:: The problem ::
Could you copy the records below exactly, keeping none of the images?
---------- Provided data ----------
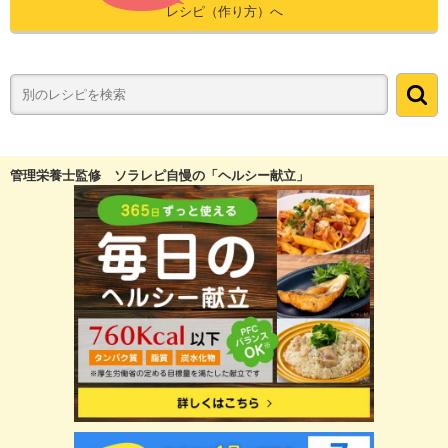
レシピ（作り方）へ
管理栄養士監修 ソラレピ自慢の「ヘルシー献立」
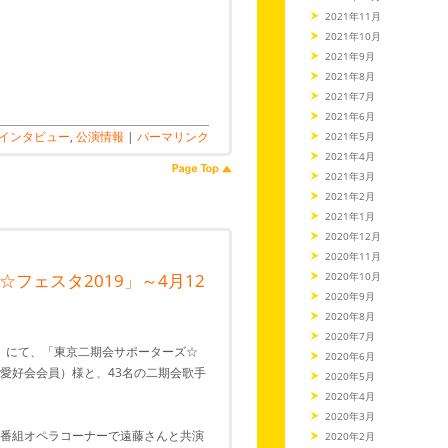
2021年11月
2021年10月
2021年9月
2021年8月
2021年7月
2021年6月
インタビュー
,
公演情報
|
パーマリンク
2021年5月
2021年4月
2021年3月
2021年2月
2021年1月
2020年12月
2020年11月
2020年10月
フェスタ2019」～4月12
2020年9月
2020年8月
2020年7月
ス」にて、「東京二期会サポーターズ☆
2020年6月
ラ愛好会会員）様と、43名の二期会歌手
2020年5月
2020年4月
2020年3月
同番組オペラコーナーで遠藤さんと共演
2020年2月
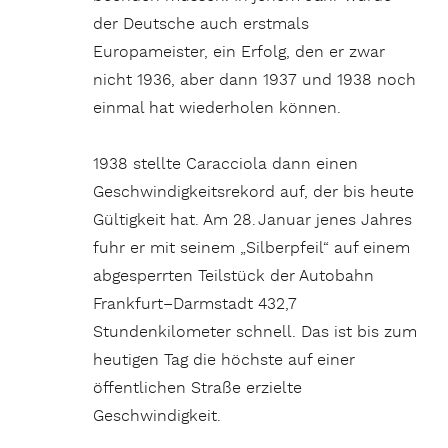
der Deutsche auch erstmals
Europameister, ein Erfolg, den er zwar
nicht 1936, aber dann 1937 und 1938 noch
einmal hat wiederholen können.
1938 stellte Caracciola dann einen
Geschwindigkeitsrekord auf, der bis heute
Gültigkeit hat. Am 28. Januar jenes Jahres
fuhr er mit seinem „Silberpfeil“ auf einem
abgesperrten Teilstück der Autobahn
Frankfurt–Darmstadt 432,7
Stundenkilometer schnell. Das ist bis zum
heutigen Tag die höchste auf einer
öffentlichen Straße erzielte
Geschwindigkeit.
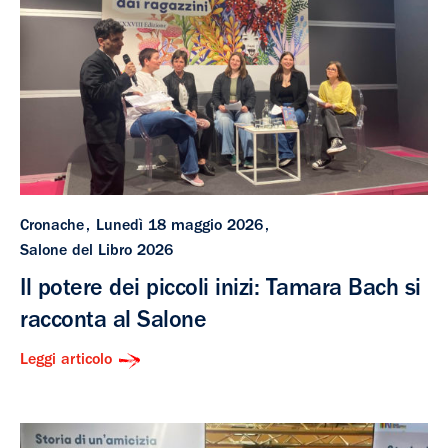
Cronache
Lunedì 18 maggio 2026
Salone del Libro 2026
Il potere dei piccoli inizi: Tamara Bach si
racconta al Salone
Leggi articolo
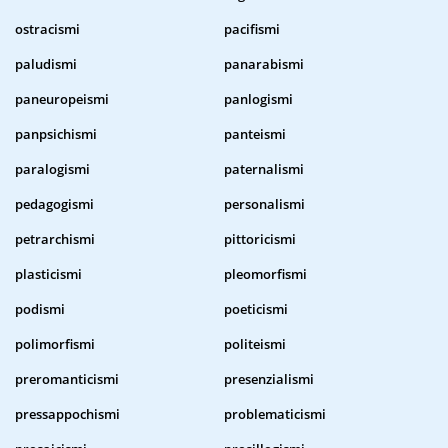
ostracismi
pacifismi
paludismi
panarabismi
paneuropeismi
panlogismi
panpsichismi
panteismi
paralogismi
paternalismi
pedagogismi
personalismi
petrarchismi
pittoricismi
plasticismi
pleomorfismi
podismi
poeticismi
polimorfismi
politeismi
preromanticismi
presenzialismi
pressappochismi
problematicismi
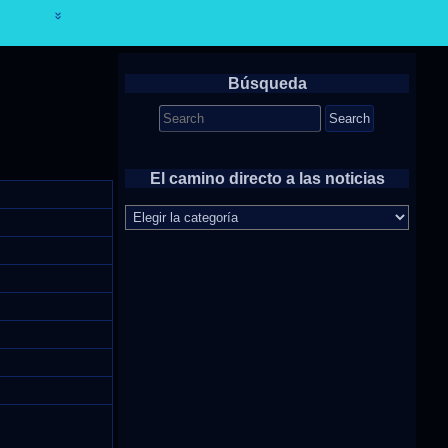
Búsqueda
Search
for:
El camino directo a las noticias
El
camino
directo
a
las
noticias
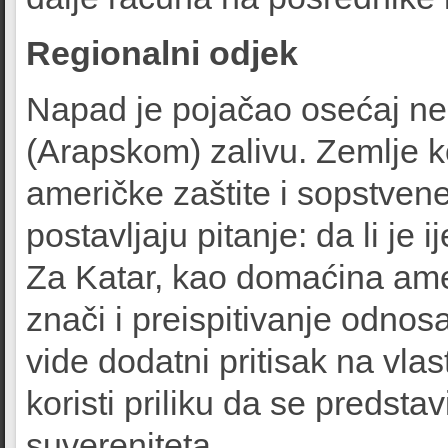
Regionalni odjek
Napad je pojačao osećaj ne
(Arapskom) zalivu. Zemlje k
američke zaštite i sopstven
postavljaju pitanje: da li je
Za Katar, kao domaćina ame
znači i preispitivanje odno
vide dodatni pritisak na vlast
koristi priliku da se predsta
suvereniteta.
----------
:: Problem solution ::
レシピ（作り方）へ
管理栄養士監修 ソラレピ自慢の「ヘルシー献立」
2021年11月
2021年10月
2021年9月
2021年8月
2021年7月
2021年6月
インタビュー
,
公演情報
|
パーマリンク
2021年5月
2021年4月
2021年3月
2021年2月
2021年1月
2020年12月
2020年11月
2020年10月
フェスタ2019」～4月12
2020年9月
2020年8月
2020年7月
ス」にて、「東京二期会サポーターズ☆
2020年6月
ラ愛好会会員）様と、43名の二期会歌手
2020年5月
2020年4月
2020年3月
同番組オペラコーナーで遠藤さんと共演
2020年2月
der Deutsche auch erstmals
Europameister, ein Erfolg, den er zwar
nicht 1936, aber dann 1937 und 1938 noch
einmal hat wiederholen können.
1938 stellte Caracciola dann einen
Geschwindigkeitsrekord auf, der bis heute
Gültigkeit hat. Am 28. Januar jenes Jahres
fuhr er mit seinem „Silberpfeil“ auf einem
abgesperrten Teilstück der Autobahn
Frankfurt–Darmstadt 432,7
Stundenkilometer schnell. Das ist bis zum
heutigen Tag die höchste auf einer
öffentlichen Straße erzielte
Geschwindigkeit.
Cronache
Lunedì 18 maggio 2026
Salone del Libro 2026
Il potere dei piccoli inizi: Tamara Bach si
racconta al Salone
Leggi articolo
ostracismi
pacifismi
paludismi
panarabismi
paneuropeismi
panlogismi
panpsichismi
panteismi
paralogismi
paternalismi
pedagogismi
personalismi
petrarchismi
pittoricismi
plasticismi
pleomorfismi
podismi
poeticismi
polimorfismi
politeismi
preromanticismi
presenzialismi
pressappochismi
problematicismi
Búsqueda
Search
for:
El camino directo a las noticias
El
camino
directo
a
las
noticias
Regionalni odjek
Napad je pojačao osećaj ne
(Arapskom) zalivu. Zemlje k
američke zaštite i sopstven
postavljaju pitanje: da li je
Za Katar, kao domaćina ame
znači i preispitivanje odno
vide dodatni pritisak na vlast
koristi priliku da se predsta
suvereniteta.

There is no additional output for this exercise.